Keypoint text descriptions
"""

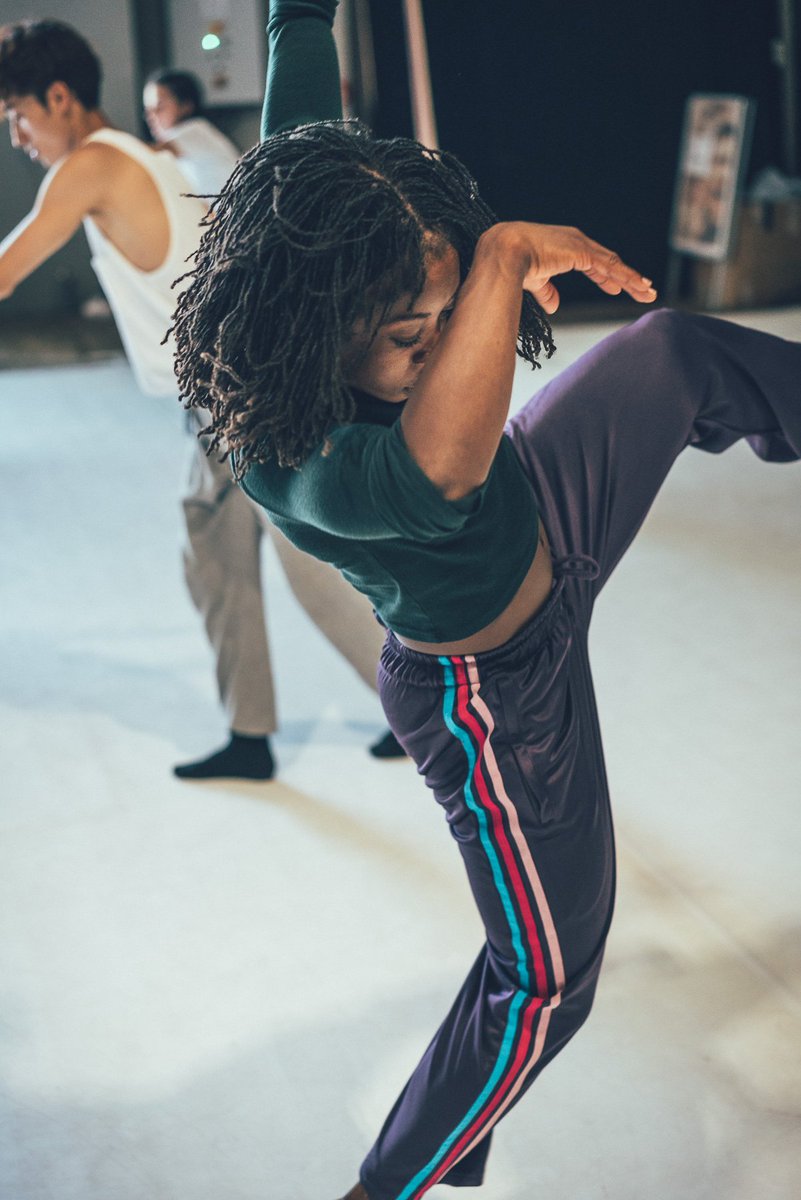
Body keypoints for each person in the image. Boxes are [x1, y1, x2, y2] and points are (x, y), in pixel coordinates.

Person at [170, 2, 801, 1196]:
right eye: (421, 336)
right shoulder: (292, 459)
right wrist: (504, 254)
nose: (458, 342)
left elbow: (297, 23)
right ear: (316, 331)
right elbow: (443, 466)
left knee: (672, 355)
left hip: (551, 507)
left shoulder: (310, 202)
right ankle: (391, 1182)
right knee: (545, 981)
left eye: (455, 310)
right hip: (496, 694)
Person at [0, 17, 402, 782]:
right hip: (226, 396)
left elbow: (6, 271)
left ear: (59, 97)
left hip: (239, 400)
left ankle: (410, 710)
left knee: (307, 565)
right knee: (215, 552)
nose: (17, 136)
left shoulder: (88, 165)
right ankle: (255, 733)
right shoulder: (151, 154)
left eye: (18, 115)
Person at [142, 68, 240, 195]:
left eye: (159, 107)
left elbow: (145, 153)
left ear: (185, 106)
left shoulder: (194, 130)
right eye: (147, 109)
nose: (151, 116)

"""

Extract every line of the records above that contains the word "shoulder".

▶ _Answer to this task_:
right shoulder: (292, 459)
left shoulder: (310, 202)
left shoulder: (88, 165)
right shoulder: (151, 154)
left shoulder: (194, 130)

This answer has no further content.